La lettera sottoscritta da una trentina di primi cittadini chiede indicazioni certe per la fase 2 pensando anche alle necessità dei più piccoli e delle loro famiglie

Una lettera al presidente della Regione, sottoscritta da circa 30 sindaci e aperta alla condivisione di altri, che chiede "risposte rapide ai problemi che le famiglie dovranno affrontare in questo difficoltoso inizio della Fase 2”, e specificamente riguardo l'avvio dei centri estivi, i servizi supplementari per le famiglie con problemi particolari di disabilità e la ripresa dell'anno scolastico a settembre. E' il documento che è stato illustrato oggi nel corso di una conferenza stampa online dai sindaci di Gradisca, Palmanova e Zoppola, Linda Tomasinsig, Francesco Martines e Franesca Papais.
La sindaca Tomasinsig ha lanciato un allarme sul "rischio di impoverimento economico delle famiglie e di impoverimento educativo per i bambini", sottolineando che "la Regione ha dato la possibilità di organizzare i centri estivi dal 3 giugno però siamo ancora nell'incertezza". Da qui l'iniziativa della lettera a Fedriga, affinché "la fase di avvio dell'economia sia accompagnata da un supporto alle famiglie, che non è solo erogare bonus, ma dare la possibilità ai Comuni di organizzare servizi con indicazioni chiare e risorse".

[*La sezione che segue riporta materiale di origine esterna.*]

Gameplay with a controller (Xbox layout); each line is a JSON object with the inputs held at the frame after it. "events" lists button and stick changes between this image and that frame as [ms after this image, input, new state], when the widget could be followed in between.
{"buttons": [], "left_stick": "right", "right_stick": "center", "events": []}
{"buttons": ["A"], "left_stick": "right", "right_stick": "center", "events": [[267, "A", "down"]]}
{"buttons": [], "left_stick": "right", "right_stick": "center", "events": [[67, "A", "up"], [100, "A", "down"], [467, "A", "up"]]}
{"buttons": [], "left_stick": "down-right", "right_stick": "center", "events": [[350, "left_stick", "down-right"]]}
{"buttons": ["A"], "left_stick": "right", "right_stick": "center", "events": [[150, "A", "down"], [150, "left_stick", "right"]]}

Il sindaco Martines ha chiarito che l'appello alla Regione è di ricevere anche un aiuto finanziario. Puntualizzando che "lo Stato mette 150 milioni per i centri estivi", il sindaco di Palmanova ha spiegato che "i sindaci possono mettere risorse" ma "oltre a dirci quello che dobbiamo fare, bisogna che anche la Regione trovi delle risorse per accompagnare i Comuni e lo Stato nel finanziare i servizi alle famiglie, fondamentali specie quest'anno". Di qui la proposta: "condividiamo la spesa e il progetto e diamo un segnale forte alle famiglie, perché fin'ora a loro e ai Comuni non è arrivato niente dalla Regione".
La sindaca Papais ha puntato il riflettore sulla ripartenza del prossimo anno scolastico. Ricordando che "i sindaci sono in prima linea" ha espresso l'esigenza di  "linee guida chiare per poter affiancare gli istituti scolastici".